Otwarty dostęp

Detecting Dynamics of Hot Topics with Alluvial Diagrams: A Timeline Visualization


Zacytuj

Introduction

In the scientific community, literature resulting from academic research forms complex networks that include multiple information streams and huge data sets. As the keywords of literary works directly represent the main content or topics of research, we use keywords provided by authors to detect the hot topics in their fields. We can therefore discern the main focus of research fields and grasp the direction of their development, and such understanding can contribute to scientific advancement.

The term “hot topics” refers to subjects that attract extensive attention from researchers in a short period of time and was addressed frequently in literature (Wan et al., 2015). As the development of knowledge is continuous and fluid, changing focus in hot topics reflects the constant change in knowledge and information gathering. This idea drives us to find patterns in these changes and to detect hot topics from previous research in order to predict the future research direction.

Literature Review

Detecting dynamics of hot topics in a research field is central to discerning the core content of that research field. To detect hot topics based on scientific articles, researchers have employed various approaches such as word frequency analysis, co-word analysis, co-citation analysis, and social network analysis.

Word frequency analysis is a basic method of hot topic detection and often combined with other methods. For example, Gong and Ye (2006) analyzed research hotspots using index terms that captured the essence of a topic because they believed that keywords with a high frequency represented academic hotspots in a given field. Xiao (2011) employed the h-index and keyword frequency to identify hot topics. In his study, high-frequency keywords above h-index corresponded to research hotspots. Co-word analysis is also a common method used to detect hot topics. Courtial, Callon, and Sigogneau (1993) extracted keywords from the titles of food patents and generated the co-word network, allowing for the detection of technology hotspots in the field. Co-citation analysis is another method frequently employed by researchers to identity hot topics. Pan and Qiu (2015) conducted a bibliometric analysis based on co-citation to reflect the most popular topics on student learning within the literature.

Social network analysis (SNA), a popular approach at present, is a quantitative analysis approach based on mathematics and graph theory. It is able to build the social network model from complex literature networks and detect research hotspots, and it is widely used in Sociology, Information Science, Economics, and Management (Otte & Rousseau, 2002). Ding (2011) applied the topology- and topic-based community detection approaches to the coauthorship networks of information retrieval areas. She suggested that in the future the community detection approach should be used to identify dynamic changes of topics rather than emphasizing the relationships between communities and topics. Li et al. (2015) used classical word frequency analysis and co-word analysis along with centrality analysis and cohesive subgroups analysis to reveal the hot topics of international economic disciplines from 1999 to 2013. Song (2011) applied social network analysis to explore hot research topics and enhance the objectivity of measurements by drawing a global graph of co-citation networks and visualizing the graph’s components, bridges, cut-points, k-cores, and clusters.
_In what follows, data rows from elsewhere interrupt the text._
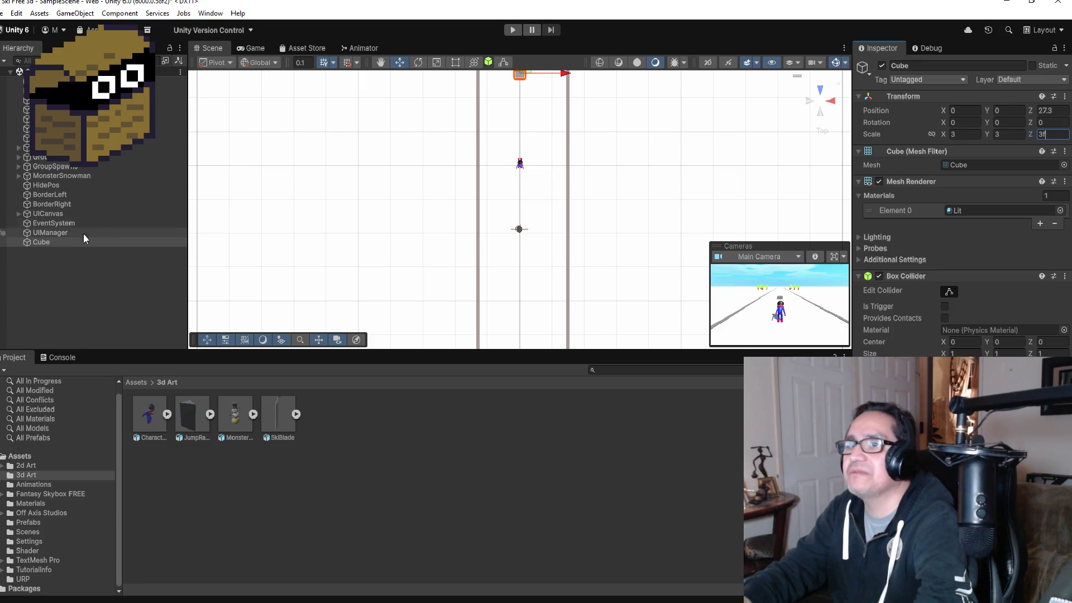
{"action": "double_click", "coordinate": [65, 243]}
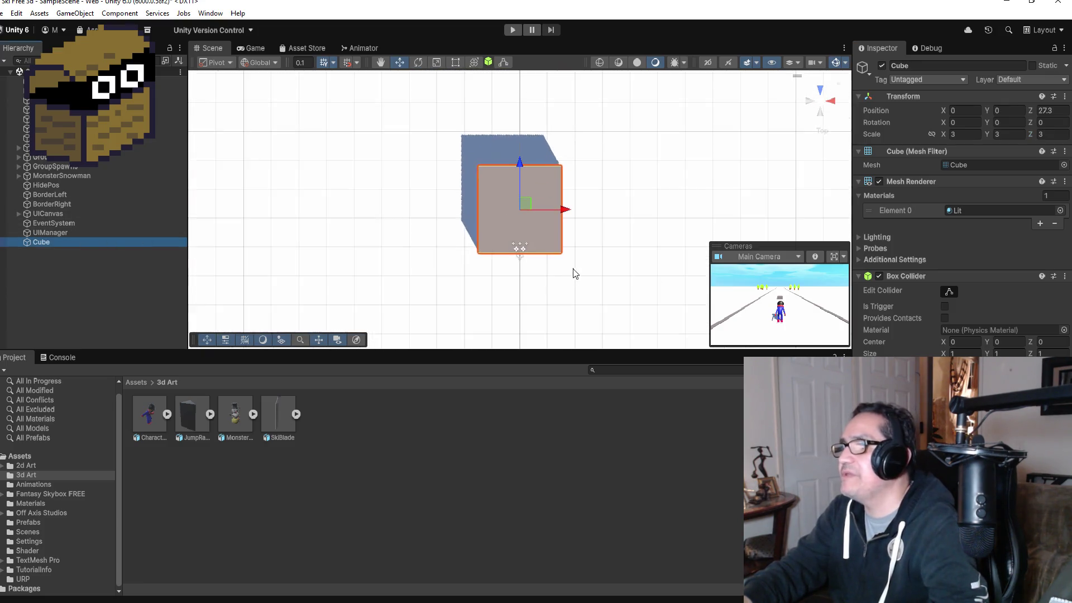
{"action": "left_click_drag", "start_coordinate": [573, 269], "coordinate": [583, 55]}
{"action": "left_click_drag", "start_coordinate": [524, 169], "coordinate": [524, 123]}
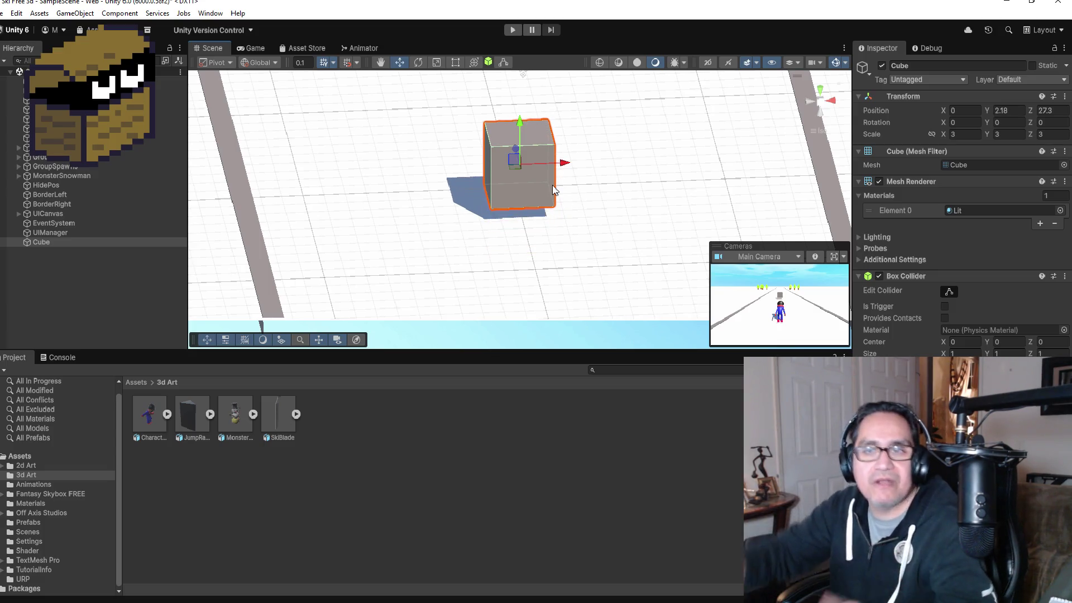
{"action": "left_click", "coordinate": [75, 267]}
{"action": "left_click", "coordinate": [56, 244]}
Researchers have used different ways to track topic changes. Tang and Hu (2013) developed an integrative approach to tracking and visualizing the changes of research streams. Using research cohesion score, whose value is determined by the summation of shared keywords, they measured similarities in the focus of research of a pair of articles and found that the triggered research streams diffused via extended co-authorships.

With the development of visual technology in recent years, it is possible to have a more vivid display of hot topics’ dynamics. Many kinds of visualization software have been developed to deal with complex data. Among these visualization software, CiteSpace (Chen, 2006), VosViewer (van Eck & Waltman, 2010), and Sci2 (Sci2 Team, 2009) received the broadest acceptance. Hou et al. (2006) used knowledge maps instead of word frequency to identify research hotspots and trends of research fronts of international science studies. The alluvial diagram is an emerging visualization to reveal the process of mergers and splits of clusters over time. It was designed by Rosvall and Bergstrom in 2010

The alluvial diagram tool is available on http://www.mapequation.org/apps/MapGenerator.html.

, and unfortunately, has not been well known until now. In this study, we used this alluvial diagram to show its functions and features.

Data and Methodology
Data Collection

Publications in the research field of scientometrics were chosen for this study. Data was retrieved from Thomson Reuters’s (presently Clarivate Analytics) Web of Science (WoS) on May 16, 2016. To collect the most relevant publications in the field of scientometrics during the past five years, we conducted the literature retrieval in the following steps. First, we searched for articles published in Scientometrics since it was founded in 1978, and retrieved a total of 3,901 publications. Second, we collected all data that had cited at least one of these 3,901 articles and were published in the period of 2011–2015. Third, these citing articles were restricted to three WoS categories: (1) Information Science & Library Science, (2) Computer Science, Interdisciplinary Applications, and (3) Computer Science, Information Systems. The eligible articles were combined with 1,397 articles that were originally published in Scientometrics between 2011 and 2015, and finally we obtained a total of 3,368 articles in the field of scientometrics.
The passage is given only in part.